--- What the task asks ---
Reproduce each entry exactly as written.

--- Supplied material ---
+-------+

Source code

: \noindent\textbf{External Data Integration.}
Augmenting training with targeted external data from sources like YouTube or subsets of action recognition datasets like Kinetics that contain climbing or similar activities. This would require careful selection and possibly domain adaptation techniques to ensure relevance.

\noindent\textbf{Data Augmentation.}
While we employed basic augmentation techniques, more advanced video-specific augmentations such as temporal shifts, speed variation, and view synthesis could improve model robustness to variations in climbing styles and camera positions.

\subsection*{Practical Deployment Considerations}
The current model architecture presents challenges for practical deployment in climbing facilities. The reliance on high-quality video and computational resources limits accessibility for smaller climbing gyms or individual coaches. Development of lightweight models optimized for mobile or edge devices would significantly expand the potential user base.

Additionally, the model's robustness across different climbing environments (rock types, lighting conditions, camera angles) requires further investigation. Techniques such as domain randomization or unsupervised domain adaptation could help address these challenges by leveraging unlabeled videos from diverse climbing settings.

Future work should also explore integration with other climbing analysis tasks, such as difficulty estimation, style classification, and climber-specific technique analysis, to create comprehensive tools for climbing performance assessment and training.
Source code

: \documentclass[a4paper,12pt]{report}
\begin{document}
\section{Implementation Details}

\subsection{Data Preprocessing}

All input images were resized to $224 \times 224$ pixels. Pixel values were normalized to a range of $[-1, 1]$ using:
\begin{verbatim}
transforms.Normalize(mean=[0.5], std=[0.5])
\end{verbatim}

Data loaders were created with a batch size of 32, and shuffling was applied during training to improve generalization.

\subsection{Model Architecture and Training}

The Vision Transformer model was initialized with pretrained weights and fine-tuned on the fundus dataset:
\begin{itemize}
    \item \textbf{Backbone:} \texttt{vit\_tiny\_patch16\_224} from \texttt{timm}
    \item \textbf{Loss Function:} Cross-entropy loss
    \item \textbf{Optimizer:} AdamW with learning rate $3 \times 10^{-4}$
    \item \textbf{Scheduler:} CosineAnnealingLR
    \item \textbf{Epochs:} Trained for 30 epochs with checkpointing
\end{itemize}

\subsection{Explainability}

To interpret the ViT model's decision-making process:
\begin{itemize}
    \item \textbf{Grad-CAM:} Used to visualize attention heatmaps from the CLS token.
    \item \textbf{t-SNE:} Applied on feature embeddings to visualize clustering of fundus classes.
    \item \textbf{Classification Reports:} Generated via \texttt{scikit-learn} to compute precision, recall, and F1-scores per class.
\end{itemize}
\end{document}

+-------+

--- Result ---
Source code

: \noindent\textbf{External Data Integration.}
Augmenting training with targeted external data from sources like YouTube or subsets of action recognition datasets like Kinetics that contain climbing or similar activities. This would require careful selection and possibly domain adaptation techniques to ensure relevance.

\noindent\textbf{Data Augmentation.}
While we employed basic augmentation techniques, more advanced video-specific augmentations such as temporal shifts, speed variation, and view synthesis could improve model robustness to variations in climbing styles and camera positions.

\subsection*{Practical Deployment Considerations}
The current model architecture presents challenges for practical deployment in climbing facilities. The reliance on high-quality video and computational resources limits accessibility for smaller climbing gyms or individual coaches. Development of lightweight models optimized for mobile or edge devices would significantly expand the potential user base.

Additionally, the model's robustness across different climbing environments (rock types, lighting conditions, camera angles) requires further investigation. Techniques such as domain randomization or unsupervised domain adaptation could help address these challenges by leveraging unlabeled videos from diverse climbing settings.

Future work should also explore integration with other climbing analysis tasks, such as difficulty estimation, style classification, and climber-specific technique analysis, to create comprehensive tools for climbing performance assessment and training.
Source code

: \documentclass[a4paper,12pt]{report}
\begin{document}
\section{Implementation Details}

\subsection{Data Preprocessing}

All input images were resized to $224 \times 224$ pixels. Pixel values were normalized to a range of $[-1, 1]$ using:
\begin{verbatim}
transforms.Normalize(mean=[0.5], std=[0.5])
\end{verbatim}

Data loaders were created with a batch size of 32, and shuffling was applied during training to improve generalization.

\subsection{Model Architecture and Training}

The Vision Transformer model was initialized with pretrained weights and fine-tuned on the fundus dataset:
\begin{itemize}
    \item \textbf{Backbone:} \texttt{vit\_tiny\_patch16\_224} from \texttt{timm}
    \item \textbf{Loss Function:} Cross-entropy loss
    \item \textbf{Optimizer:} AdamW with learning rate $3 \times 10^{-4}$
    \item \textbf{Scheduler:} CosineAnnealingLR
    \item \textbf{Epochs:} Trained for 30 epochs with checkpointing
\end{itemize}

\subsection{Explainability}

To interpret the ViT model's decision-making process:
\begin{itemize}
    \item \textbf{Grad-CAM:} Used to visualize attention heatmaps from the CLS token.
    \item \textbf{t-SNE:} Applied on feature embeddings to visualize clustering of fundus classes.
    \item \textbf{Classification Reports:} Generated via \texttt{scikit-learn} to compute precision, recall, and F1-scores per class.
\end{itemize}
\end{document}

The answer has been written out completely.